Os enfermeiros do sector público, guiados pelos seus excelsos sindicalistas, têm ocupado grande parte do espaço mediático com as suas "reivindicações". Exigem, como primeiro ordenado, 1200 euros. Porque são licenciados, dizem, e porque os outros licenciados recebem isso na administração pública, dizem, também. Como se o preço do trabalho fosse definido assim, na base do "também quero".
De qualquer modo, não me choca que atirem o barro à parede, a ver se cola. O que me choca é que, enquanto paralisam os serviços públicos de saúde durante os seus protestos, ao abrigo das extraordinárias leis que regulam estes "direitos", os senhores enfermeiros compõem verdadeiras campanhas de ódio contra qualquer um que não partilhe das ideias da classe. Foi o caso do Henrique Raposo, que escreveu um texto
sobre a "luta" dos enfermeiros portugueses e conseguiu que lhe fizessem um grupo no Facebook
, organizado por um enfermeiro, onde recebe ameaças sérias de tratamento precário caso recorra ao serviço público de saúde. Isto é grave, muito grave. Enquanto sociedade, já toleramos que os senhores enfermeiros não vão trabalhar à conta das suas reivindicações e ainda somos obrigados a tolerar ameaças desta estirpe.
O grupo do Facebook não se fica por aí: existe um mural onde enfermeiros e não enfermeiros cospem a sua bílis acumulada, existe um espaço de fotografias onde estas são alteradas a fim de apoucar o cronista, entre outros curiosos espinhos virtuais.
O mais impressionante disto tudo é que, já com centenas de participantes, este grupo ainda não tenha sido alvo de condenação por parte dos sindicatos e restantes apoiantes da causa, que enchem o peito de democracia quando não estão, claramente, a referir-se a ela, enquanto assobiam para o lado quando a vêem ser desta forma torpe atacada.

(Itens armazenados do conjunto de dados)
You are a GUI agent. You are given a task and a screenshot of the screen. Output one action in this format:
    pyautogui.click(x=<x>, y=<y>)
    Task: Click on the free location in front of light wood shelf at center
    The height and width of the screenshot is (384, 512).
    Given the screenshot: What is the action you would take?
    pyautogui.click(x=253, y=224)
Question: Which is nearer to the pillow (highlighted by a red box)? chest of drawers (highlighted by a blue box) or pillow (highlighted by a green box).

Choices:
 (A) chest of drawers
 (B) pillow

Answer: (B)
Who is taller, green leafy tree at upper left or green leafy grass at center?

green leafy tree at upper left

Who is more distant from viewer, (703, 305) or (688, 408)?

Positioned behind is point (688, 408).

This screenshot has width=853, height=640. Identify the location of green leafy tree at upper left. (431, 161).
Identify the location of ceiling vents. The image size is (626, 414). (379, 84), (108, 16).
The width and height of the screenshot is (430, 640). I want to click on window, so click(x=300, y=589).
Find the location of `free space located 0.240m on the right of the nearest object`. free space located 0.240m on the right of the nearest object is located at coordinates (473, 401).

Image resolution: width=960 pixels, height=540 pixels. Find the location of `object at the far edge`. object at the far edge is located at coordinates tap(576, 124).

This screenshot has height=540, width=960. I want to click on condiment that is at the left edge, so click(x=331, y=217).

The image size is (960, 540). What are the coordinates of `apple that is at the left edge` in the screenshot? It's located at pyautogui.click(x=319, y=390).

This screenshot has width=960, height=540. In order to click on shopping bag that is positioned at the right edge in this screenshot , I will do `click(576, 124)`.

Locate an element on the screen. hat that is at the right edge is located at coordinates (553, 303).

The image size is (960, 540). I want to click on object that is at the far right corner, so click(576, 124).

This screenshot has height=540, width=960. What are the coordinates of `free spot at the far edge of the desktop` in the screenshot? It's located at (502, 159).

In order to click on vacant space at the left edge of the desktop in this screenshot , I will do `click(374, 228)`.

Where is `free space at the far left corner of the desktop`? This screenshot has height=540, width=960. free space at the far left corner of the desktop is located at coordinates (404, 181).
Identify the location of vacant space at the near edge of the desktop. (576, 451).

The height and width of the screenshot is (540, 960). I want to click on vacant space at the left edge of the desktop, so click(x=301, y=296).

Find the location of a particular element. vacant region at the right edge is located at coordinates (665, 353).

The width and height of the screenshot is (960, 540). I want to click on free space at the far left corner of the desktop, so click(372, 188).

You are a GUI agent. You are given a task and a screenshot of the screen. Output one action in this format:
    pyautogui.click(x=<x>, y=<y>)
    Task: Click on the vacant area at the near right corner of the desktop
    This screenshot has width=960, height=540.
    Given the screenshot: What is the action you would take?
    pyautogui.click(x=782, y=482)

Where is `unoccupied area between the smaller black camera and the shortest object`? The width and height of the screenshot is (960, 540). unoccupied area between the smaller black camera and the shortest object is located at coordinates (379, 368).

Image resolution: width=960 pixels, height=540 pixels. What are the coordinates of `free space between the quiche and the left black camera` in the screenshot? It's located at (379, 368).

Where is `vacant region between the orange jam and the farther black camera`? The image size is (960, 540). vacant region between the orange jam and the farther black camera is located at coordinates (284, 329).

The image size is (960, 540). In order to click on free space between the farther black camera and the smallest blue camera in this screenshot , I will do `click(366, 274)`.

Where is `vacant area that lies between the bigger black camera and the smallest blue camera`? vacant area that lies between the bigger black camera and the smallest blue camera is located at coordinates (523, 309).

[INSTRUÇÕES DA TAREFA]
Transcreva do texto sobre os enfermeiros o trecho entre "O grupo do Facebook" e "forma torpe atacada.", incluindo ambos.

[RESULTADO DO EXERCÍCIO]
O grupo do Facebook não se fica por aí: existe um mural onde enfermeiros e não enfermeiros cospem a sua bílis acumulada, existe um espaço de fotografias onde estas são alteradas a fim de apoucar o cronista, entre outros curiosos espinhos virtuais.
O mais impressionante disto tudo é que, já com centenas de participantes, este grupo ainda não tenha sido alvo de condenação por parte dos sindicatos e restantes apoiantes da causa, que enchem o peito de democracia quando não estão, claramente, a referir-se a ela, enquanto assobiam para o lado quando a vêem ser desta forma torpe atacada.